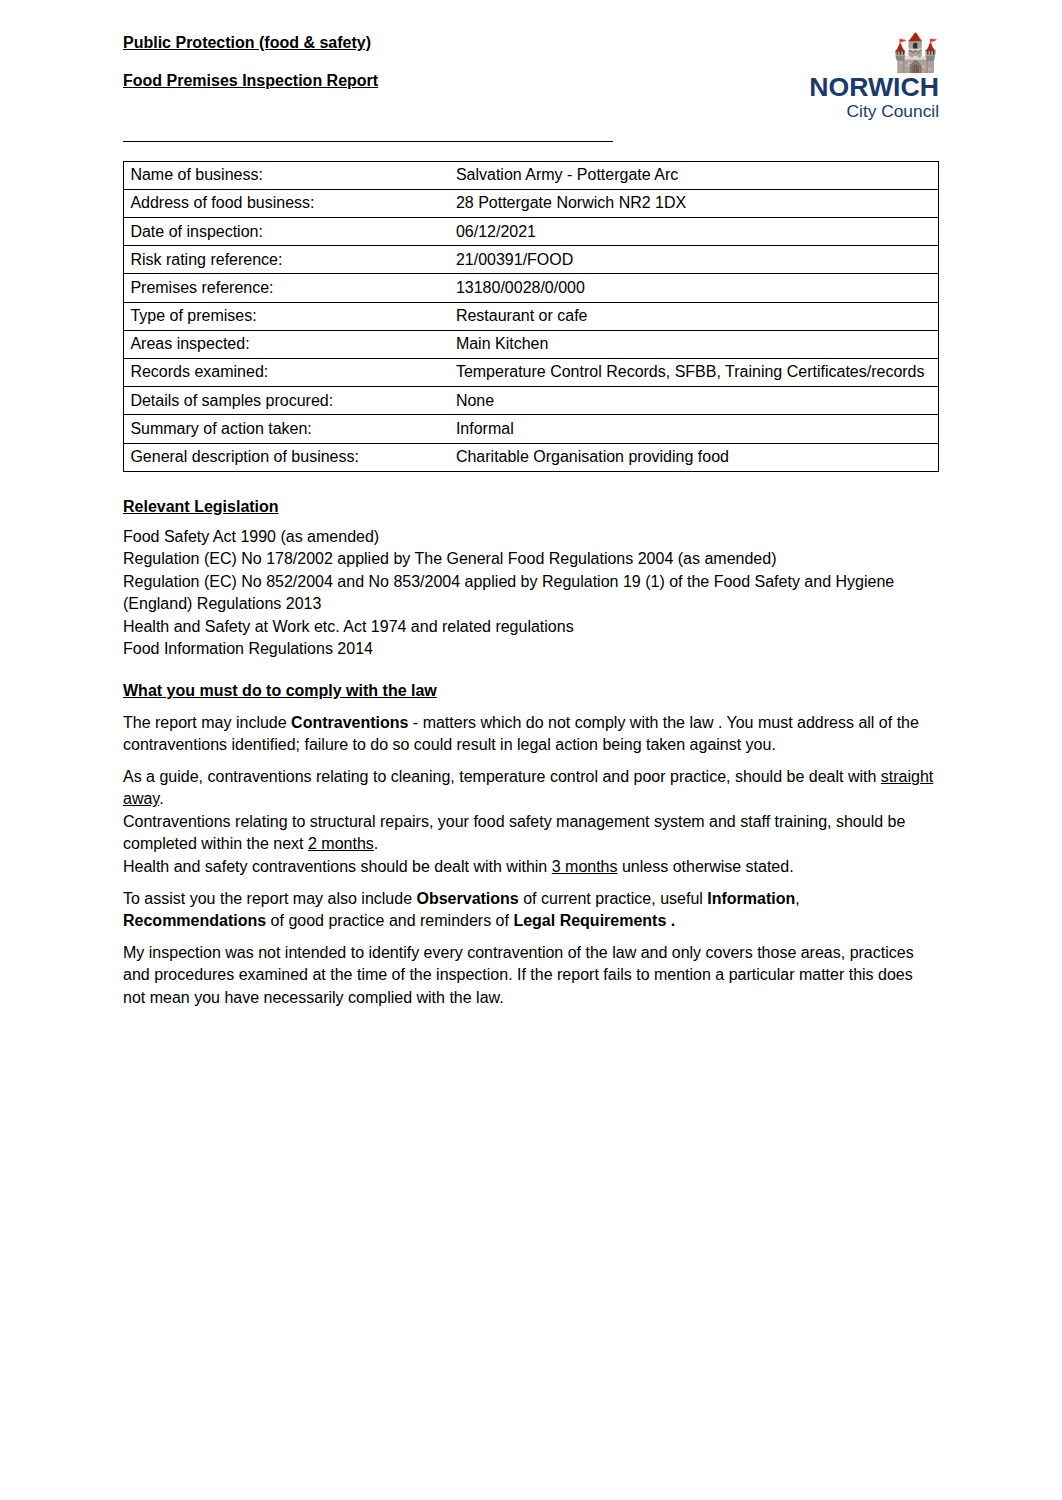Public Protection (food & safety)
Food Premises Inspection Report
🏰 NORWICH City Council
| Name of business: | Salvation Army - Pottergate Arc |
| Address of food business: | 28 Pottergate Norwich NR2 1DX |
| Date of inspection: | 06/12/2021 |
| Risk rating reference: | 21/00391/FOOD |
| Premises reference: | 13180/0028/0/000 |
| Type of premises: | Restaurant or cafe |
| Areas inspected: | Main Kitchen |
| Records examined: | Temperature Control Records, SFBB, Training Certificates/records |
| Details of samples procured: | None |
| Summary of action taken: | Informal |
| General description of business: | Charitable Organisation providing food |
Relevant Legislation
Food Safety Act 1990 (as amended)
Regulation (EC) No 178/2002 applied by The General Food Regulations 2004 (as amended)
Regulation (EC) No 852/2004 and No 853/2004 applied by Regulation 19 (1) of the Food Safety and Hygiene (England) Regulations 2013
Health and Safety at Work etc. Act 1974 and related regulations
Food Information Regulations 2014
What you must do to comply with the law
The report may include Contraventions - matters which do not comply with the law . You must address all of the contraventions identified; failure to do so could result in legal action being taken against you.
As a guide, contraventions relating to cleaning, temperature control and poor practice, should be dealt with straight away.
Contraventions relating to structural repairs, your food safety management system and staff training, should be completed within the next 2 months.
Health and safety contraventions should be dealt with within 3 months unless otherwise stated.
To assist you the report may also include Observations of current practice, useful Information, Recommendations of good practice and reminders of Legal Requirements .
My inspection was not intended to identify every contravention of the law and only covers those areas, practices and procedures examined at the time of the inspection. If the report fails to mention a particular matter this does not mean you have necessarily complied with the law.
____________
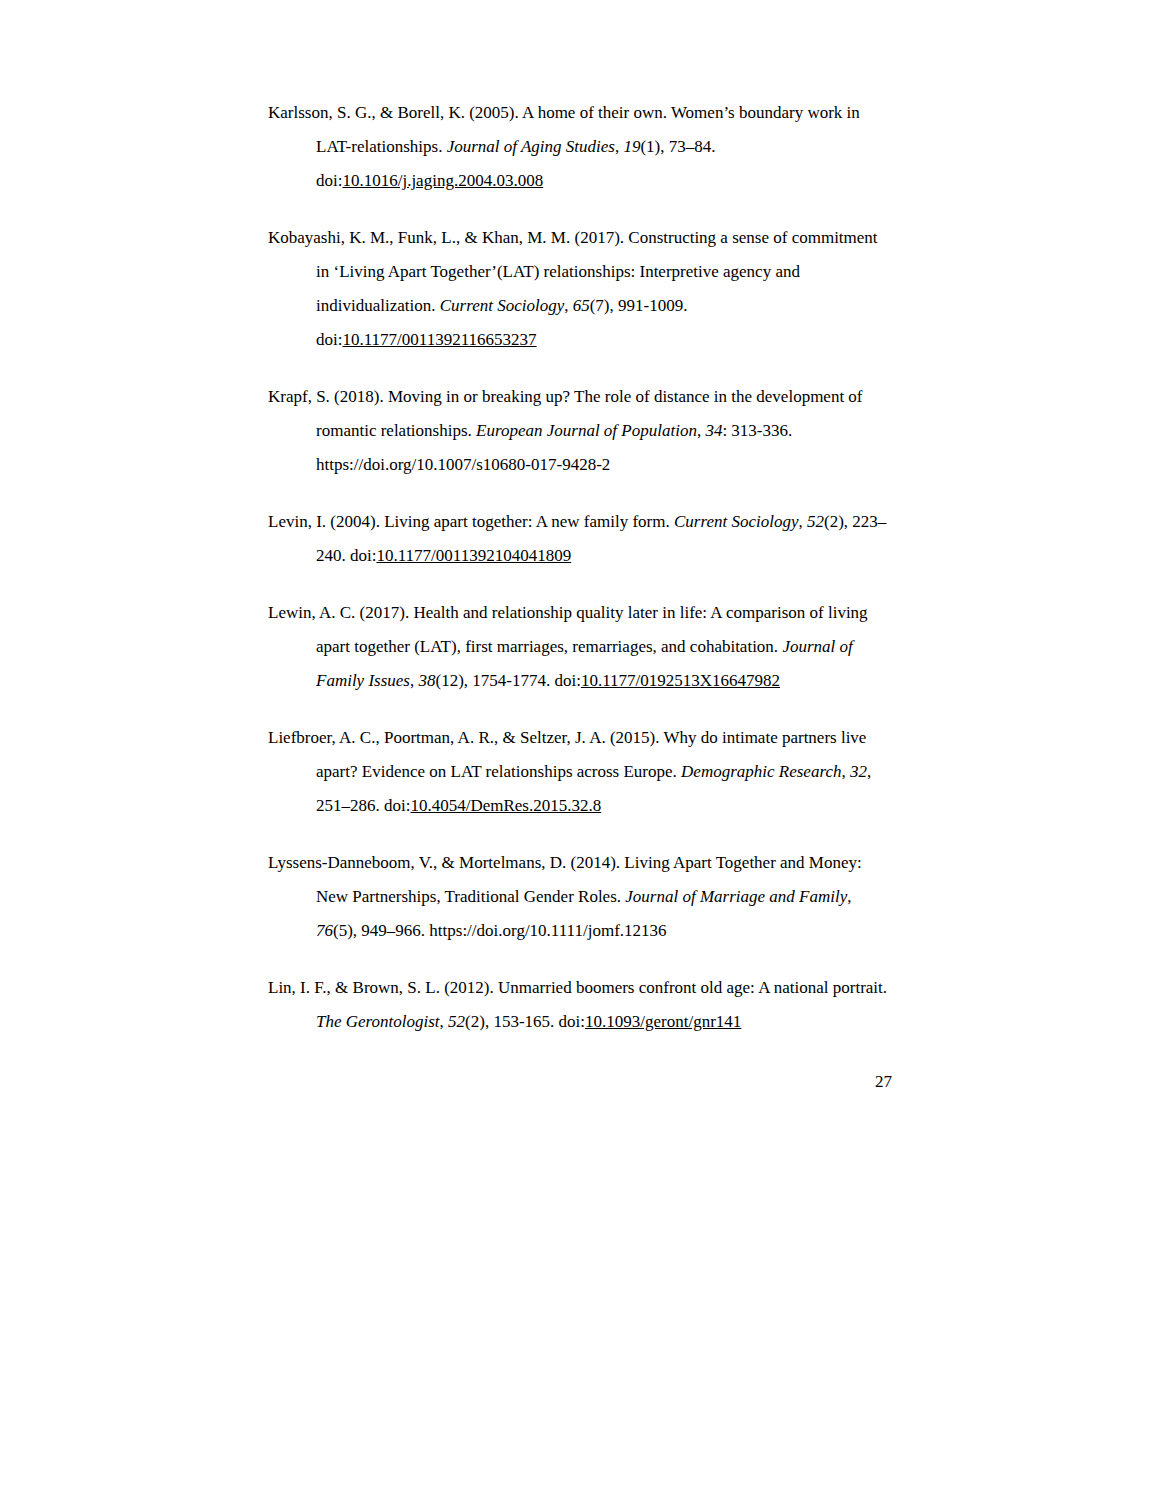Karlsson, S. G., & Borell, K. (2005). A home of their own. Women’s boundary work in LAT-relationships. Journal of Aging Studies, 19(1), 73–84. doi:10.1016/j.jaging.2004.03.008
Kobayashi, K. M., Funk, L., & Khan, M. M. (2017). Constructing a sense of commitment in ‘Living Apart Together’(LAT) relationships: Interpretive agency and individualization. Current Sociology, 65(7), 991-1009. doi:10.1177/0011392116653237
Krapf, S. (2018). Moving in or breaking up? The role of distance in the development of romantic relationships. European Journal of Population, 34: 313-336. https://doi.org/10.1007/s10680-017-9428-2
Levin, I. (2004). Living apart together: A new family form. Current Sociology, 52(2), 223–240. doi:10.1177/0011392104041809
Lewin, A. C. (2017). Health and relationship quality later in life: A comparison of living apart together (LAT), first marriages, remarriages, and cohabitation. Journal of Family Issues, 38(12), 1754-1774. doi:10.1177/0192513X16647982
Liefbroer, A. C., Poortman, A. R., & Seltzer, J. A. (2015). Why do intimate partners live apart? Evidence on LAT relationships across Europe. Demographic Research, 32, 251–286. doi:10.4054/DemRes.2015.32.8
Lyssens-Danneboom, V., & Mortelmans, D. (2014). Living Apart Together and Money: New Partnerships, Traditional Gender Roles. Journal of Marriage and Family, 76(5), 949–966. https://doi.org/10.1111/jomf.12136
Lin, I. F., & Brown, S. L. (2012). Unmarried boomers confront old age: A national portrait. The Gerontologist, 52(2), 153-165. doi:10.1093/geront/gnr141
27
____________
◆ Work task
From the entries above, copy exactly the lines starting at the one with "Public Protection (food & safety)" and stopping at the one with "Main Kitchen |", keeping both ends. Drop the pictures.

◆ Task result
Public Protection (food & safety)
Food Premises Inspection Report
🏰 NORWICH City Council
| Name of business: | Salvation Army - Pottergate Arc |
| Address of food business: | 28 Pottergate Norwich NR2 1DX |
| Date of inspection: | 06/12/2021 |
| Risk rating reference: | 21/00391/FOOD |
| Premises reference: | 13180/0028/0/000 |
| Type of premises: | Restaurant or cafe |
| Areas inspected: | Main Kitchen |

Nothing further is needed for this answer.